● **TO DO**
From the listing below, extract each entry exactly as written, minus the images.
-*-*-
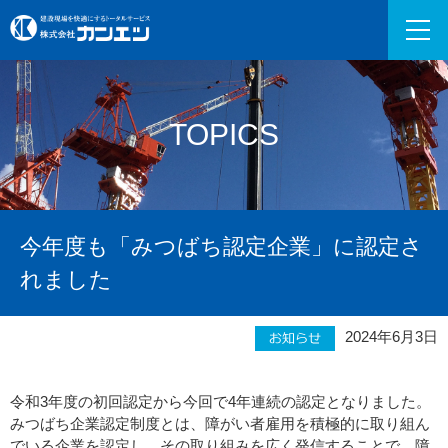
TOPICS
今年度も「みつばち認定企業」に認定さ
れました
2024年6月3日
令和3年度の初回認定から今回で4年連続の認定となりました。
みつばち企業認定制度とは、障がい者雇用を積極的に取り組ん
でいる企業を認定し、その取り組みを広く発信することで、障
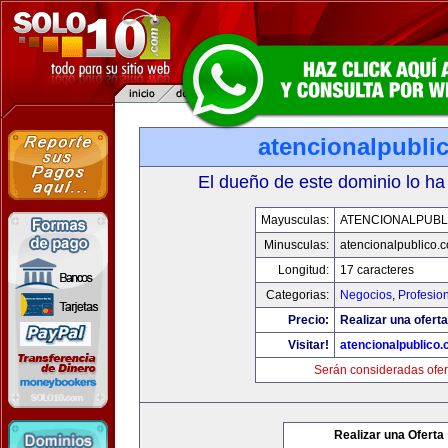
atencionalpubli
El dueño de este dominio lo ha
Mayusculas:
ATENCIONALPUBL
Minusculas:
atencionalpublico.
Longitud:
17 caracteres
Categorias:
Negocios
,
Profesio
Precio:
Realizar una oferta
Visitar!
atencionalpublico
Serán consideradas ofer
Realizar una Oferta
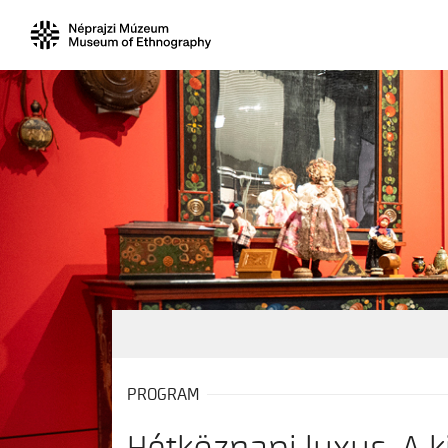
PROGRAM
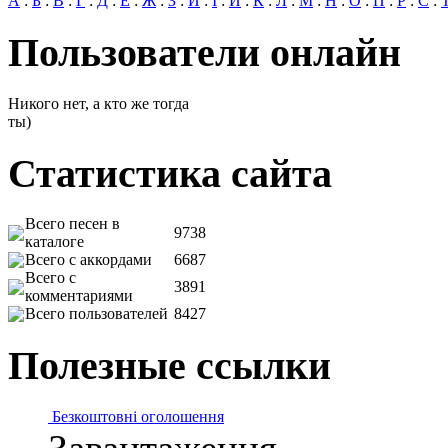
А
:
Б
:
В
:
Г
:
Д
:
Е
:
Ж
:
З
:
И
:
І
:
Й
:
К
:
Л
:
М
:
Н
:
О
:
П
:
Р
:
С
:
Пользователи онлайн
Никого нет, а кто же тогда
ты)
Статистика сайта
Всего песен в
9738
каталоге
Всего с аккордами
6687
Всего с
3891
комментариями
Всего пользователей
8427
Полезные ссылки
Безкоштовні оголошення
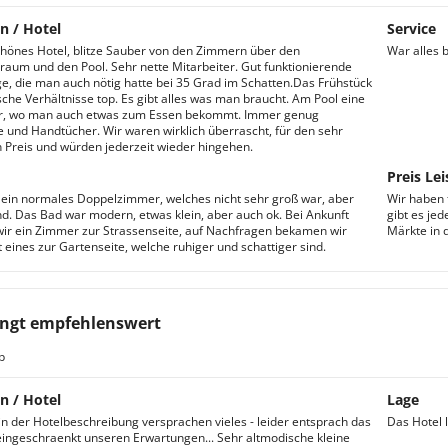
n / Hotel
Service
chönes Hotel, blitze Sauber von den Zimmern über den
War alles 
raum und den Pool. Sehr nette Mitarbeiter. Gut funktionierende
e, die man auch nötig hatte bei 35 Grad im Schatten.Das Frühstück
ische Verhältnisse top. Es gibt alles was man braucht. Am Pool eine
r, wo man auch etwas zum Essen bekommt. Immer genug
e und Handtücher. Wir waren wirklich überrascht, für den sehr
Preis und würden jederzeit wieder hingehen.
Preis Lei
 ein normales Doppelzimmer, welches nicht sehr groß war, aber
Wir haben f
d. Das Bad war modern, etwas klein, aber auch ok. Bei Ankunft
gibt es je
r ein Zimmer zur Strassenseite, auf Nachfragen bekamen wir
Märkte in 
t eines zur Gartenseite, welche ruhiger und schattiger sind.
ngt empfehlenswert
b
n / Hotel
Lage
 in der Hotelbeschreibung versprachen vieles - leider entsprach das
Das Hotel l
eingeschraenkt unseren Erwartungen... Sehr altmodische kleine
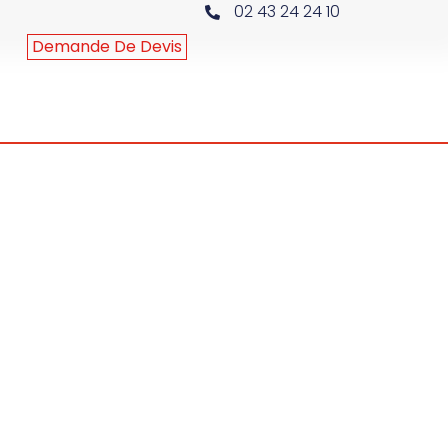
02 43 24 24 10
Demande De Devis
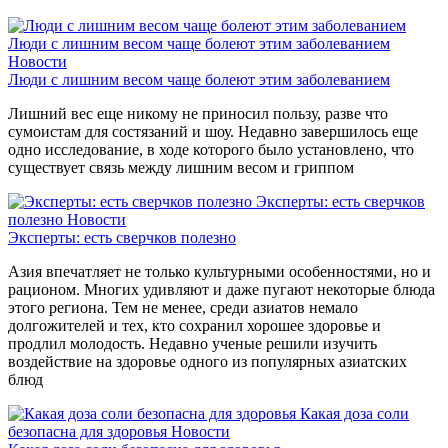
Люди с лишним весом чаще болеют этим заболеванием
Новости
Люди с лишним весом чаще болеют этим заболеванием
Лишний вес еще никому не приносил пользу, разве что
сумоистам для состязаний и шоу. Недавно завершилось еще
одно исследование, в ходе которого было установлено, что
существует связь между лишним весом и гриппом
Эксперты: есть сверчков
полезно
Новости
Эксперты: есть сверчков полезно
Азия впечатляет не только культурными особенностями, но и
рационом. Многих удивляют и даже пугают некоторые блюда
этого региона. Тем не менее, среди азиатов немало
долгожителей и тех, кто сохранил хорошее здоровье и
продлил молодость. Недавно ученые решили изучить
воздействие на здоровье одного из популярных азиатских
блюд
Какая доза соли
безопасна для здоровья
Новости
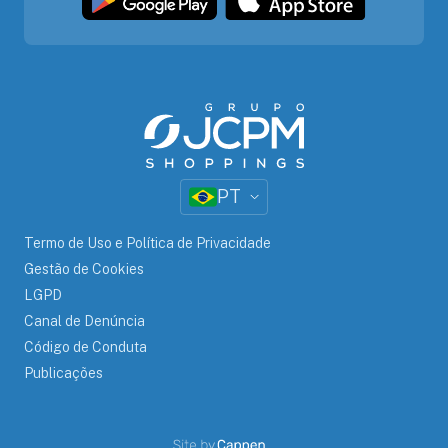
PT
Termo de Uso e Política de Privacidade
Gestão de Cookies
LGPD
Canal de Denúncia
Código de Conduta
Publicações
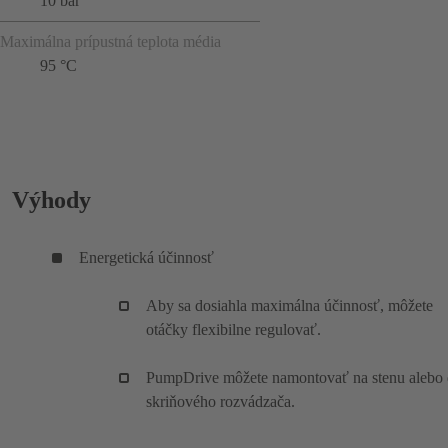
10 bar
Maximálna prípustná teplota média
95 °C
Výhody
Energetická účinnosť
Aby sa dosiahla maximálna účinnosť, môžete
otáčky flexibilne regulovať.
PumpDrive môžete namontovať na stenu alebo
skriňového rozvádzača.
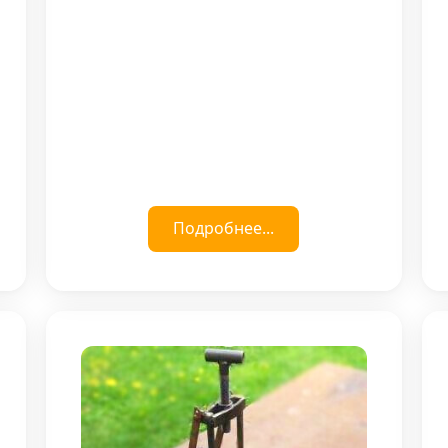
Подробнее...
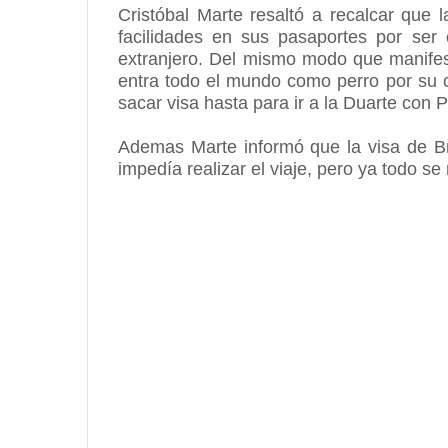
Cristóbal Marte resaltó a recalcar que 
facilidades en sus pasaportes por se
extranjero. Del mismo modo que manifest
entra todo el mundo como perro por su 
sacar visa hasta para ir a la Duarte con Pa
Ademas Marte informó que la visa de Bre
impedía realizar el viaje, pero ya todo se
-*-*-
● **RESPONSE AREA**
TOPICS
今年度も「みつばち認定企業」に認定さ
れました
2024年6月3日
令和3年度の初回認定から今回で4年連続の認定となりました。
みつばち企業認定制度とは、障がい者雇用を積極的に取り組ん
でいる企業を認定し、その取り組みを広く発信することで、障
atencionalpubli
El dueño de este dominio lo ha
Mayusculas:
ATENCIONALPUBL
Minusculas:
atencionalpublico.
Longitud:
17 caracteres
Categorias:
Negocios
,
Profesio
Precio:
Realizar una oferta
Visitar!
atencionalpublico
Serán consideradas ofer
Realizar una Oferta
PROGRAM
А
:
Б
:
В
:
Г
:
Д
:
Е
:
Ж
:
З
:
И
:
І
:
Й
:
К
:
Л
:
М
:
Н
:
О
:
П
:
Р
:
С
:
Пользователи онлайн
Никого нет, а кто же тогда
ты)
Статистика сайта
Всего песен в
9738
каталоге
Всего с аккордами
6687
Всего с
3891
комментариями
Всего пользователей
8427
Полезные ссылки
Безкоштовні оголошення
n / Hotel
Service
chönes Hotel, blitze Sauber von den Zimmern über den
War alles 
raum und den Pool. Sehr nette Mitarbeiter. Gut funktionierende
e, die man auch nötig hatte bei 35 Grad im Schatten.Das Frühstück
ische Verhältnisse top. Es gibt alles was man braucht. Am Pool eine
r, wo man auch etwas zum Essen bekommt. Immer genug
e und Handtücher. Wir waren wirklich überrascht, für den sehr
Preis und würden jederzeit wieder hingehen.
Preis Lei
 ein normales Doppelzimmer, welches nicht sehr groß war, aber
Wir haben f
d. Das Bad war modern, etwas klein, aber auch ok. Bei Ankunft
gibt es je
r ein Zimmer zur Strassenseite, auf Nachfragen bekamen wir
Märkte in 
t eines zur Gartenseite, welche ruhiger und schattiger sind.
ngt empfehlenswert
b
n / Hotel
Lage
 in der Hotelbeschreibung versprachen vieles - leider entsprach das
Das Hotel l
eingeschraenkt unseren Erwartungen... Sehr altmodische kleine
02 43 24 24 10
Demande De Devis
Люди с лишним весом чаще болеют этим заболеванием
Новости
Люди с лишним весом чаще болеют этим заболеванием
Лишний вес еще никому не приносил пользу, разве что
сумоистам для состязаний и шоу. Недавно завершилось еще
одно исследование, в ходе которого было установлено, что
существует связь между лишним весом и гриппом
Эксперты: есть сверчков
полезно
Новости
Эксперты: есть сверчков полезно
Азия впечатляет не только культурными особенностями, но и
рационом. Многих удивляют и даже пугают некоторые блюда
этого региона. Тем не менее, среди азиатов немало
долгожителей и тех, кто сохранил хорошее здоровье и
продлил молодость. Недавно ученые решили изучить
воздействие на здоровье одного из популярных азиатских
блюд
Какая доза соли
безопасна для здоровья
Новости
PT
Termo de Uso e Política de Privacidade
Gestão de Cookies
LGPD
Canal de Denúncia
Código de Conduta
Publicações
10 bar
Maximálna prípustná teplota média
95 °C
Výhody
Energetická účinnosť
Aby sa dosiahla maximálna účinnosť, môžete
otáčky flexibilne regulovať.
PumpDrive môžete namontovať na stenu alebo
skriňového rozvádzača.
Подробнее...
Cristóbal Marte resaltó a recalcar que 
facilidades en sus pasaportes por se
extranjero. Del mismo modo que manifest
entra todo el mundo como perro por su 
sacar visa hasta para ir a la Duarte con Pa
Ademas Marte informó que la visa de Bre
impedía realizar el viaje, pero ya todo se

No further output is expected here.